McKenna (1998) explores the articulation of this Muslim identity among the rank-and-file MNLF and the movement’s supporters in the Muslim community. McKenna‘s (1998) subset of current/former MNLF combatants from Cotabato displayed a divergent understanding of the rebellion from those espoused officially by their leaders. They were as likely to cite enmity towards martial law and personal insecurity (having no choice) having compelled them to join the armed movement as the need to defend their Muslim faith. From revolutionary songs made popular among the Muslim masses, he also noted more references to localized space (inged) as homeland rather than the nation (bangsa), and alternative motives in joining the movement (such as to advance social standing). He also noted their rather tolerant attitude towards turncoats or defectors. He argues that the ordinary MNLF rank-and-file and supporters define their Muslim identity in an unself-conscious manner, neither fully buying into the claims of loyalty to their traditional leaders nor to strict religious interpretation by their ulama. This suggested the different relational contexts or power relations within which Muslim identity is deftly articulated, negotiated and asserted (Alcala-Hall 2009).
Abinales (2010) however sees problems and raises questions about consistency, historical accuracy, consistency, and even hypocrisy of this popular narrative of a continuing Bangsamoro struggle since the Spanish colonial era. He cites among others conflicts between different Muslim groups and the presence of non-Muslim indigenous groups (popularly known as lumads) and wanted to know how these factors impact on Bangsamoro-hood.
(Note: In the next parts of this blog post series, we will examine the peace agreements between the government and the MNLF and their results.)

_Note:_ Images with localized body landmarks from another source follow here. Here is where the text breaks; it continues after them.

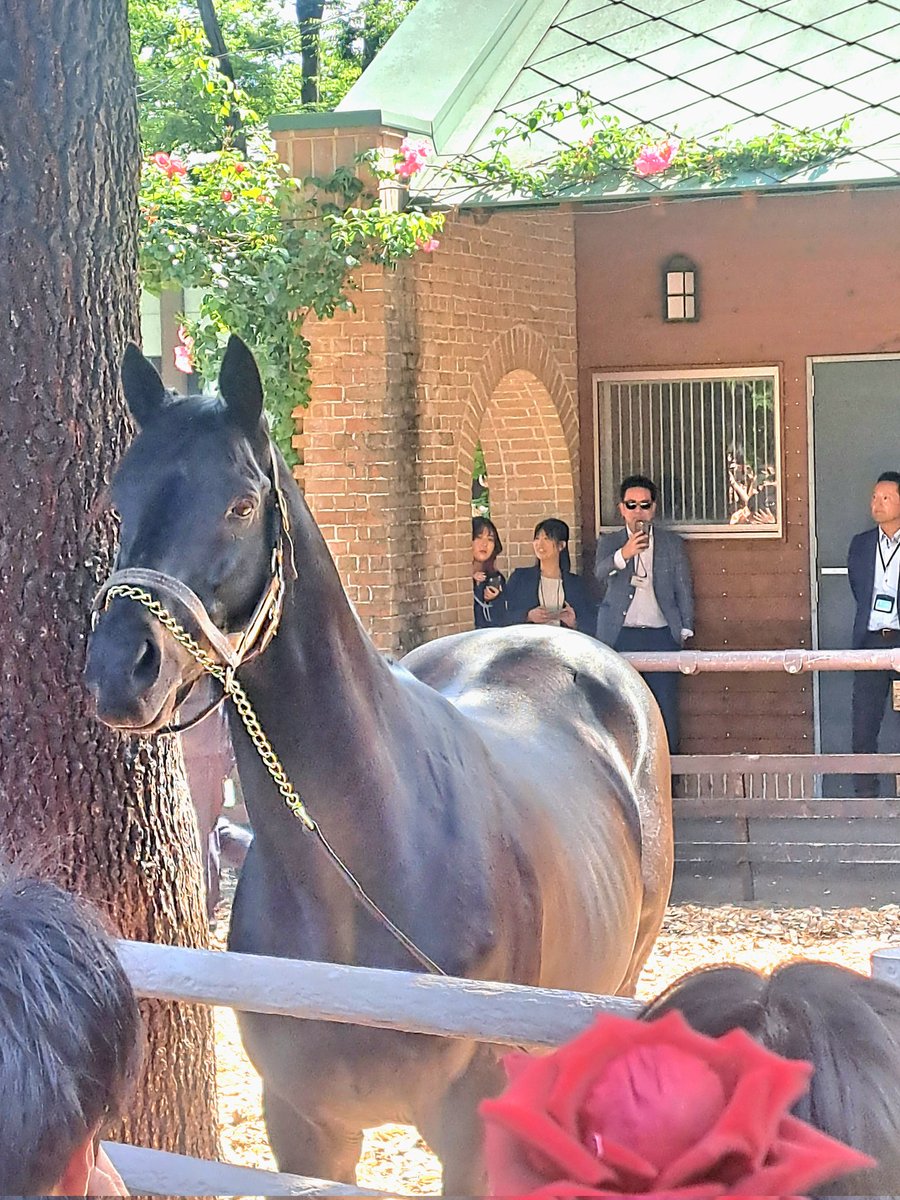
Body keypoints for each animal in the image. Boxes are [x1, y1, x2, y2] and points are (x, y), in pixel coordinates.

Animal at [85, 337, 673, 1192]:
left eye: (239, 504)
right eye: (121, 500)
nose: (120, 669)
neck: (363, 872)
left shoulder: (471, 1134)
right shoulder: (304, 1127)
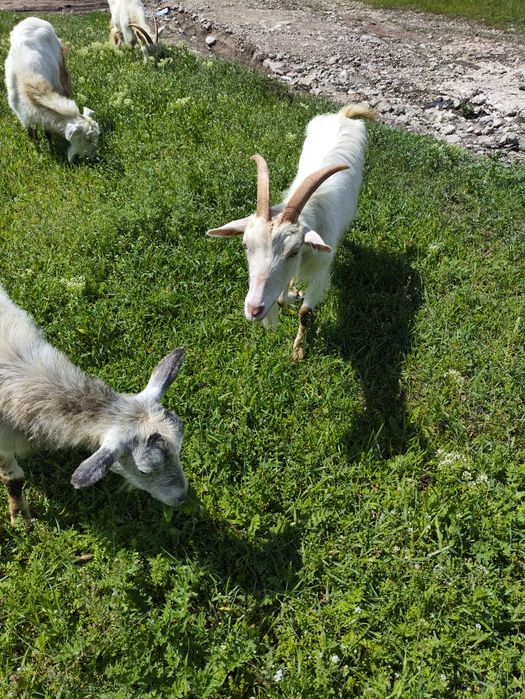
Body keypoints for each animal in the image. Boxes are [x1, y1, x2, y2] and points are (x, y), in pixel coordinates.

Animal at [4, 17, 100, 163]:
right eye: (87, 139)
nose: (94, 157)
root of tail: (32, 18)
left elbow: (48, 133)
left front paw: (51, 151)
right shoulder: (21, 114)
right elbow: (30, 133)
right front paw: (37, 150)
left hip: (61, 65)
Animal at [207, 104, 375, 360]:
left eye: (294, 251)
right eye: (245, 245)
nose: (254, 309)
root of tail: (343, 116)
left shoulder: (321, 270)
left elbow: (305, 313)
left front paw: (298, 350)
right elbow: (281, 298)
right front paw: (291, 295)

[1] The MNLF Reformists (Pundato) is one of the factions in the MNLF. The others include the Alvarez Isnaji wing and Islamic Command Council. Of course, the MILF started as an MNLF faction in 1977 as a protest to the MNLF’s agreeing to drop the political objective of forming a Bangsamoro state. It formulated itself as the MILF in 1984.
[1] Eduardo T. Gonzalez, a professor of Philippine studies at the Asian Center of the University of the Philippines, gave the author permission to cite his draft paper.